Do not burden participants with unnecessary challenges. Make everything simple, from enrollment through breaks, lunch, etc.

  • Use a simple, payment feature, such as Payjunction, that allows all major credit cards and the use of any and all devices. Whether a business or individuals are making payment, it must be streamlined and take only a minute or two.
  • Have a master schedule in print for each participant. This outlines the entire workshop, the breaks, how lunch is to be provided, parking, directions, etc. Providing all of this to participants up front and in advance means you don’t have to spend workshop time on it.
  • Have a feedback form based upon your learning objectives and the activities. Pass this out up front, so that participants can comment as the workshop moves along.

Stay Back

Your job is to explain each skill/concept and then to let the participants “do their thing.” It is find to move about the room, but do not micromanage and do not give the impression that you are “evaluating” what they are doing. There must be an environment of comfort for everyone.

Be Somewhat Flexible

As the workshop moves long, get a feel for the flow. If participants are struggling with a complex and difficult task, it may be time to take a short break. After the break, hold a quick debriefing session so that they can voice their challenges or difficulties. You may need to provide additional explanations. As you become more experienced in face-to-face workshops, you will get better at feeling out your audience.

What’s Next?

Participants should leave a workshop with some type of action plan to put to use what they have learned. Make certain that this happens.
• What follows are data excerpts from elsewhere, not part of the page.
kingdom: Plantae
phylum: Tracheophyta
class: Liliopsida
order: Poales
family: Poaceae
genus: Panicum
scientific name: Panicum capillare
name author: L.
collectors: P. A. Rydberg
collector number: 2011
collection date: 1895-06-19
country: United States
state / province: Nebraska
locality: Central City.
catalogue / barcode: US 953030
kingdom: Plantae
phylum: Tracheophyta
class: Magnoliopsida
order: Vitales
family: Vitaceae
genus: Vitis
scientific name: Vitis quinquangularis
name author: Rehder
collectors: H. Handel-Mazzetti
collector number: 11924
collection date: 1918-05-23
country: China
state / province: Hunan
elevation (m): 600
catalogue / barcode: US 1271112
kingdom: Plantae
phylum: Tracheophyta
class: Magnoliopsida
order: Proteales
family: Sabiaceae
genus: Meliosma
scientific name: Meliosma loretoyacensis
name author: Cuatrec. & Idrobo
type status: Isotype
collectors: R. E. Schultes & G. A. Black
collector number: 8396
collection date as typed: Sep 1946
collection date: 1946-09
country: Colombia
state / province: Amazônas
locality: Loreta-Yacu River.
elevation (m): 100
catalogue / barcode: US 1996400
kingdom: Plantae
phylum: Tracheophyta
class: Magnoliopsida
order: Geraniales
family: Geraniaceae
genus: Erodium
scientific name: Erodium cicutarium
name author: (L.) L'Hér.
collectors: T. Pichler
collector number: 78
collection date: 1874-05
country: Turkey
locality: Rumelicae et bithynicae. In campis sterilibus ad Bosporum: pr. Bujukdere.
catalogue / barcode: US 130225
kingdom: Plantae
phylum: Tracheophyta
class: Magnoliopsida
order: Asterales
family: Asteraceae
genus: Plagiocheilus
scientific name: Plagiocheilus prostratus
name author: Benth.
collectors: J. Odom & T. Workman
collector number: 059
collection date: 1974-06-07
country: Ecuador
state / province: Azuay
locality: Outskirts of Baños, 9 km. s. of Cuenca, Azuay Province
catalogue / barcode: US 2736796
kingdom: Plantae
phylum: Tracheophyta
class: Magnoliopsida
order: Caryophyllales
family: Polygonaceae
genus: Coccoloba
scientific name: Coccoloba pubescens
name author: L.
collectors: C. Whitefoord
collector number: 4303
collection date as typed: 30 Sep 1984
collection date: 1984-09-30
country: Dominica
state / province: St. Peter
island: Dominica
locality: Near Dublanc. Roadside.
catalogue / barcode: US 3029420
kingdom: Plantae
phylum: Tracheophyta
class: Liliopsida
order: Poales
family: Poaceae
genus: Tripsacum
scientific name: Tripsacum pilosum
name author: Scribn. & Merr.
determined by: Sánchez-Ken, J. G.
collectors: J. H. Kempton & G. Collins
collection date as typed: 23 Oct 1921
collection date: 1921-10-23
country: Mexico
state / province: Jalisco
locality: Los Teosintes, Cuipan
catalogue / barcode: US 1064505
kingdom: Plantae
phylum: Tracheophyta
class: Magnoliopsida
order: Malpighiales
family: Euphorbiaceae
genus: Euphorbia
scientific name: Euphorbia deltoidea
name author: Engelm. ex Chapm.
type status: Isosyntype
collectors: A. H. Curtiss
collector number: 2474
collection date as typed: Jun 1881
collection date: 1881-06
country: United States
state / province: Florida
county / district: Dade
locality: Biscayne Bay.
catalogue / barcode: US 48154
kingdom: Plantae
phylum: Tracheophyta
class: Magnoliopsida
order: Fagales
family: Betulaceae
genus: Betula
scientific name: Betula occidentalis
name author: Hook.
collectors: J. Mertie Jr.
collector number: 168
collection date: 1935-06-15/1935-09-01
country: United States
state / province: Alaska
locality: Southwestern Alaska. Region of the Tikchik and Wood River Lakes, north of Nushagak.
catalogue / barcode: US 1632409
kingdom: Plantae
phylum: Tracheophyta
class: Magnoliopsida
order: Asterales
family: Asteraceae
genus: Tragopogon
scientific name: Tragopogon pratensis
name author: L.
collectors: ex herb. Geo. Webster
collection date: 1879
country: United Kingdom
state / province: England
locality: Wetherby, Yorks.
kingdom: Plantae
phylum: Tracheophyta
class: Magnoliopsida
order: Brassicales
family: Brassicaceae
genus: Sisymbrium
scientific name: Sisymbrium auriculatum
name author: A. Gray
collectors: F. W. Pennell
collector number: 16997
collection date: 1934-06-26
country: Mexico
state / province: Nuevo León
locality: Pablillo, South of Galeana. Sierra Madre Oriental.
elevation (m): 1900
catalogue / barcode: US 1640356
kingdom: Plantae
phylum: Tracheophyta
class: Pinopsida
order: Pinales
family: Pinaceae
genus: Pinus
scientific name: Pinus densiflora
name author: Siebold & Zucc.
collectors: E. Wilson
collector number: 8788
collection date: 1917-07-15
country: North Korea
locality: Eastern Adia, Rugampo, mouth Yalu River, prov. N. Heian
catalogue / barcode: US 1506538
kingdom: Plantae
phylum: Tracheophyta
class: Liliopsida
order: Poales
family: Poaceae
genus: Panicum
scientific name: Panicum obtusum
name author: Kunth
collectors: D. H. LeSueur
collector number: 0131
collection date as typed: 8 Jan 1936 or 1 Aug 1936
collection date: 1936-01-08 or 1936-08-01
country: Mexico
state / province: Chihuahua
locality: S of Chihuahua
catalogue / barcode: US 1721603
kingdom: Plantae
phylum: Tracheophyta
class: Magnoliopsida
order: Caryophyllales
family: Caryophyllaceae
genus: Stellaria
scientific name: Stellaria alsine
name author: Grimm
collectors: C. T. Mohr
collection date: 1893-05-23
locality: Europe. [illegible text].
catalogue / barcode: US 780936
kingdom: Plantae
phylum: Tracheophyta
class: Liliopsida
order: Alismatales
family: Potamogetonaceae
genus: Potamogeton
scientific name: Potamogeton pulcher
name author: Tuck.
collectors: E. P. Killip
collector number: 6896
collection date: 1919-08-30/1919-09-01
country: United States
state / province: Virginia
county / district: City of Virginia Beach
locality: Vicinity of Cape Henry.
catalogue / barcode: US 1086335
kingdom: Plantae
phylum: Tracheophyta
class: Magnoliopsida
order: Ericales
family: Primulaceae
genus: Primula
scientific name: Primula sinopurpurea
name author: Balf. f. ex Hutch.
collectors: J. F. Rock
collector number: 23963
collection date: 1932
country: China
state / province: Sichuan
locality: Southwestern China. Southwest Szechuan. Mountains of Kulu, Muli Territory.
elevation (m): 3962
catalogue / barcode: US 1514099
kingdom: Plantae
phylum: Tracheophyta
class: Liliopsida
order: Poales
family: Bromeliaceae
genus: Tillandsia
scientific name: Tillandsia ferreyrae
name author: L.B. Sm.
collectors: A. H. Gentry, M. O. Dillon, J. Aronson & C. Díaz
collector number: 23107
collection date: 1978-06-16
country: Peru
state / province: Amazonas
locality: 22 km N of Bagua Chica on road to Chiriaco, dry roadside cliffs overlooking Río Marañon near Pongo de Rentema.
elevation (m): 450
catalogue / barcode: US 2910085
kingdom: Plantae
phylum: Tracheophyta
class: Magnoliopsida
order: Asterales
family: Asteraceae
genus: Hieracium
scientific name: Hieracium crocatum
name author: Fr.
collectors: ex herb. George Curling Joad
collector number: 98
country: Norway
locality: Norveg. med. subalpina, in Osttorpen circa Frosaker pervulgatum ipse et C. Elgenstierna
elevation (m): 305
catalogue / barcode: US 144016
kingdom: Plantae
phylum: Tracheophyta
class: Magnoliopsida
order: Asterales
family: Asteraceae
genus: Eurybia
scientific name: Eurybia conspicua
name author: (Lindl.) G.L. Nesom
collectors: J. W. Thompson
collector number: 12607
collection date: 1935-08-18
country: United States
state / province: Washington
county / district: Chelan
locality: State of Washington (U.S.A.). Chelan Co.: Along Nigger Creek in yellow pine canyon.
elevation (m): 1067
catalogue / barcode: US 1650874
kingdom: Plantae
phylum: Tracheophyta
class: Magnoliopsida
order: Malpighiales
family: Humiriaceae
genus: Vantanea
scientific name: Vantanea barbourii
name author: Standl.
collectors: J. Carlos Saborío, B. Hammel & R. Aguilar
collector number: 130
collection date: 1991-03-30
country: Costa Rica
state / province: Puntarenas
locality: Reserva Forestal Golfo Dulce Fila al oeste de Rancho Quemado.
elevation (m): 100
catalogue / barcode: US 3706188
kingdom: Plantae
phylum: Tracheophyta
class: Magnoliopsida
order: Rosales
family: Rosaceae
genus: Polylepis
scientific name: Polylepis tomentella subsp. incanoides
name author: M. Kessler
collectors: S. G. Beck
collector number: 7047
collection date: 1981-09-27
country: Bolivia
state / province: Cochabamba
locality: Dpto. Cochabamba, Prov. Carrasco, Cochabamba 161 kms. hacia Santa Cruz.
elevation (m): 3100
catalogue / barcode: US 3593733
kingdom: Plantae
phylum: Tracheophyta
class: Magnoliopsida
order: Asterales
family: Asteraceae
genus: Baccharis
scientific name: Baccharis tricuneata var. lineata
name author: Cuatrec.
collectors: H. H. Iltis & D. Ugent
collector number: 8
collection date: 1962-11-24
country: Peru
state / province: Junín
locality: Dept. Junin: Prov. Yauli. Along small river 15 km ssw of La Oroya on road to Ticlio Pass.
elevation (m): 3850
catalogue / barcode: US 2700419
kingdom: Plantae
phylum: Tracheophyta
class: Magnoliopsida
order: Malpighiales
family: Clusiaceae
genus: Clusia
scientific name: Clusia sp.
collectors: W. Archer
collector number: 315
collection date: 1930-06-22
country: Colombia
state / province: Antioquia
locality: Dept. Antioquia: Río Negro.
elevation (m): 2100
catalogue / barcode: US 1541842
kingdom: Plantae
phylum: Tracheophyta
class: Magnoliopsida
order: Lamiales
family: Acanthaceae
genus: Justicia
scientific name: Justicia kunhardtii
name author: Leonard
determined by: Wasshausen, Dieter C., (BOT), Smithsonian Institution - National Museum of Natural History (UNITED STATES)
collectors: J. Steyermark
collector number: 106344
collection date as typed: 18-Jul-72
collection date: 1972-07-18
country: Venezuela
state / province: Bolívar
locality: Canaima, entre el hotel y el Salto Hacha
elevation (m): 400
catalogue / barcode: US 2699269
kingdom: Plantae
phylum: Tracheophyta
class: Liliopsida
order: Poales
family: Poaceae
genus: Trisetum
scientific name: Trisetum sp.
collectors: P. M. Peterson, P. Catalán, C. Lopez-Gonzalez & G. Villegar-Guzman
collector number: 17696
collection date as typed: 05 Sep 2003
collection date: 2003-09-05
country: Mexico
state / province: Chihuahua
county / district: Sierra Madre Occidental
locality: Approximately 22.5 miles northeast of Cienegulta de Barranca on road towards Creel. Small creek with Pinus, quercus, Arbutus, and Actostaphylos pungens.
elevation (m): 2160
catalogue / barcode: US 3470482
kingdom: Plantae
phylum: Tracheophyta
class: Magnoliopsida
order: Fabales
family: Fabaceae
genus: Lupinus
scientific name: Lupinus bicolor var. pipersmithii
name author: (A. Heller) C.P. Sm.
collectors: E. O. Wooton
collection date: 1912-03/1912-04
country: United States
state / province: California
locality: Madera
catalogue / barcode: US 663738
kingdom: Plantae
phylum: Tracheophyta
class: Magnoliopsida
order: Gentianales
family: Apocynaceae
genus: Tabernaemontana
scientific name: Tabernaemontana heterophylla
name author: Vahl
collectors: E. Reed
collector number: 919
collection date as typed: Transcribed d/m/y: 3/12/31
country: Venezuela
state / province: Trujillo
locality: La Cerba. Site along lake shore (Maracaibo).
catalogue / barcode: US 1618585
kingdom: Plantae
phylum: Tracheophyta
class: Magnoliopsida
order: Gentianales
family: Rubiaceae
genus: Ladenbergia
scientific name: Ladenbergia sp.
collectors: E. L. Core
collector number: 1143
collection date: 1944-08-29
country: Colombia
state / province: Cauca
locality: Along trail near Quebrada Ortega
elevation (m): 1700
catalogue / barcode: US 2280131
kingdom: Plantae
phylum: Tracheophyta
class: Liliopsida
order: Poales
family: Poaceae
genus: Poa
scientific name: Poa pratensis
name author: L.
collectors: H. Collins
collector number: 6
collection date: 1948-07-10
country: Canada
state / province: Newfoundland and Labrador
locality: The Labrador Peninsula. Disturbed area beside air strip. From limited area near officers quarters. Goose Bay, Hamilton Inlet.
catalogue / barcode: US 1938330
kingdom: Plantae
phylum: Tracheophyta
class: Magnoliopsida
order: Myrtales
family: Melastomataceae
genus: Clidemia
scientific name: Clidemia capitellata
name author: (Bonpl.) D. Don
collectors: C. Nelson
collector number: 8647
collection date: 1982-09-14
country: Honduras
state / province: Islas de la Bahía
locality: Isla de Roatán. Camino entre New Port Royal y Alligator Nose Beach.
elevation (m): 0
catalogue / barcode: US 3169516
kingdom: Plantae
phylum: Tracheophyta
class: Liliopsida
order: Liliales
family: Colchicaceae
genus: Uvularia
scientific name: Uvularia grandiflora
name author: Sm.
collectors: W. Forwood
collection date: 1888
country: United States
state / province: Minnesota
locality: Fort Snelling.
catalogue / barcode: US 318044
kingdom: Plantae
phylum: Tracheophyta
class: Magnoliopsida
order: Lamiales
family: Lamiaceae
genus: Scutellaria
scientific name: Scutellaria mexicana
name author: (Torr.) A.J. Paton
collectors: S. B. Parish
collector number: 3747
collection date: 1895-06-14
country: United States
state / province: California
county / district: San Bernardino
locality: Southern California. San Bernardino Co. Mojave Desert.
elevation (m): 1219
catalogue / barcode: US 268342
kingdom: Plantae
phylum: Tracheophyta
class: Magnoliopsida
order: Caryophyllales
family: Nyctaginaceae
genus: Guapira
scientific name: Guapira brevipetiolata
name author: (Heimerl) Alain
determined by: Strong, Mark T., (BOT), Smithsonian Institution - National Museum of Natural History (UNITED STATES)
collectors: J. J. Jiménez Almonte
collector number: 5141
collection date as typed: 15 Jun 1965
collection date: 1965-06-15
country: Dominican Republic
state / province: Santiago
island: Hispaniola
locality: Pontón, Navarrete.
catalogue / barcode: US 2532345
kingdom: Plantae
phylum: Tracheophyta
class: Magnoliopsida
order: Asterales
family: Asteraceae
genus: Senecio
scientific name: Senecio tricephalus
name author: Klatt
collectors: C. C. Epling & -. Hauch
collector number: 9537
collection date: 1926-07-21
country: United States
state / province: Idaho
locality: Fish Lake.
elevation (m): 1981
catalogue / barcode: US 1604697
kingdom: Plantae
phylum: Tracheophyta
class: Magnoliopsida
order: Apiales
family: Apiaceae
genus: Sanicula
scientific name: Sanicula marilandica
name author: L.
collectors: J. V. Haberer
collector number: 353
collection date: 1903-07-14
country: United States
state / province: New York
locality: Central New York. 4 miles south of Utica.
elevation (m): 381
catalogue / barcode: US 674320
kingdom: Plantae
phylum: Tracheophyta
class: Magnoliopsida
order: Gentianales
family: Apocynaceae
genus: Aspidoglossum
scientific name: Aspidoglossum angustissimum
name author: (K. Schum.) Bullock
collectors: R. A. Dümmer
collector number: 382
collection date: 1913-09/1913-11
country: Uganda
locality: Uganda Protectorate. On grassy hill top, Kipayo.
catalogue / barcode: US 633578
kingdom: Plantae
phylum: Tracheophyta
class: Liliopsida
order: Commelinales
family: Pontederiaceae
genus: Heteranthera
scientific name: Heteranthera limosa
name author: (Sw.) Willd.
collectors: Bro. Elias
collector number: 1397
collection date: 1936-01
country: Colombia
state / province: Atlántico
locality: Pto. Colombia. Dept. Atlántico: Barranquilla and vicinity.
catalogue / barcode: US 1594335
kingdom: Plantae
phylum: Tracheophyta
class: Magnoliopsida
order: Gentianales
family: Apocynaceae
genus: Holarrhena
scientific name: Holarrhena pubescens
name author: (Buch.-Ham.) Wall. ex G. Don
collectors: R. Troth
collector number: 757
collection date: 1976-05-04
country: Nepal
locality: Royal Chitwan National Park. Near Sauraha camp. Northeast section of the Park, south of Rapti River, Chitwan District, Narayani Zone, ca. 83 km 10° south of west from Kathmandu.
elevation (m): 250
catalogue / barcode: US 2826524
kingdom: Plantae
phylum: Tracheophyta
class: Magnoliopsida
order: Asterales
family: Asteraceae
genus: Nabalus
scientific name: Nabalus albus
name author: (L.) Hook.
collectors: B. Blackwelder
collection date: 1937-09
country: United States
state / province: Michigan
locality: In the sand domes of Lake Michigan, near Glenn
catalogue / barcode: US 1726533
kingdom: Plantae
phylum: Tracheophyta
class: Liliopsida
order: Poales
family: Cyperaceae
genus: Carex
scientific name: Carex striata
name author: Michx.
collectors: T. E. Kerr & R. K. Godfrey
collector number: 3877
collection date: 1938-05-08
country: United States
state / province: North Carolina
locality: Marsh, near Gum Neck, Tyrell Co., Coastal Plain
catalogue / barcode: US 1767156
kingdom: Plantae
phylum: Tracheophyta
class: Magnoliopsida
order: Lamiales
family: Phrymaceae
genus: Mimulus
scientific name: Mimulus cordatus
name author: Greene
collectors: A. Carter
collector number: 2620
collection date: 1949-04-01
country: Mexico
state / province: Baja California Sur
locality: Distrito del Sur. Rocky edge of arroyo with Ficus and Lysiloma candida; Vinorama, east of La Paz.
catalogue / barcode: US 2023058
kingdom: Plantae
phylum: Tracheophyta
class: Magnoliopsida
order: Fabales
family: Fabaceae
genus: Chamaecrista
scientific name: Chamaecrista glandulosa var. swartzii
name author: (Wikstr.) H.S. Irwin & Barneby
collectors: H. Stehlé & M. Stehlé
These are the most important aspects of planning a workshop. Remember these key ingredients for success: the workshop is not about you, it is about your participants. They must be actively engaged throughout. Plan engaging activities for each learning objective you have; act as a facilitator and coach, not an overseer or micromanager; provide plenty of time for debriefing after each activity; and make all housekeeping tasks simple. Most important of all – take the feedback you get and use it to keep improving.